- [Given passage]
-----

This Form 10-Q contains forward-looking statements within the meaning of Section
27A of the Securities Act of 1933 and Section 21E of the Securities Exchange Act
of 1934.  The Company's actual results could differ materially from those set
forth in the forward-looking statements.  Certain factors that might cause such
a difference include possible delays in developing, completing or shipping new
or enhanced products, potential volatility of revenues and profit in any period
due to, among other things, lower than expected demand for or the ability to
complete large contracts, as well as other risks and uncertainties that are
detailed in the "Management's Discussion and Analysis of Financial Condition and
Results of Operations" section in the 1996 Annual Report to Shareholders , and
in the statement of "Certain Factors Affecting Future Results" included herein
as Exhibit 99 to this Form 10-Q.

-----

- [Records]
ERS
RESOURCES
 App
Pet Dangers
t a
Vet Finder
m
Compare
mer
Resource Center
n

-----

- [Tasks for this exercise]
A) Print the Form 10-Q passage from "This Form 10-Q contains" up to and including "this Form 10-Q.".
B) According to the Form 10-Q passage, where is the statement of "Certain Factors Affecting Future Results" included?

- [Responses by item number]
A)
This Form 10-Q contains forward-looking statements within the meaning of Section
27A of the Securities Act of 1933 and Section 21E of the Securities Exchange Act
of 1934.  The Company's actual results could differ materially from those set
forth in the forward-looking statements.  Certain factors that might cause such
a difference include possible delays in developing, completing or shipping new
or enhanced products, potential volatility of revenues and profit in any period
due to, among other things, lower than expected demand for or the ability to
complete large contracts, as well as other risks and uncertainties that are
detailed in the "Management's Discussion and Analysis of Financial Condition and
Results of Operations" section in the 1996 Annual Report to Shareholders , and
in the statement of "Certain Factors Affecting Future Results" included herein
as Exhibit 99 to this Form 10-Q.

B) As Exhibit 99 to the Form 10-Q.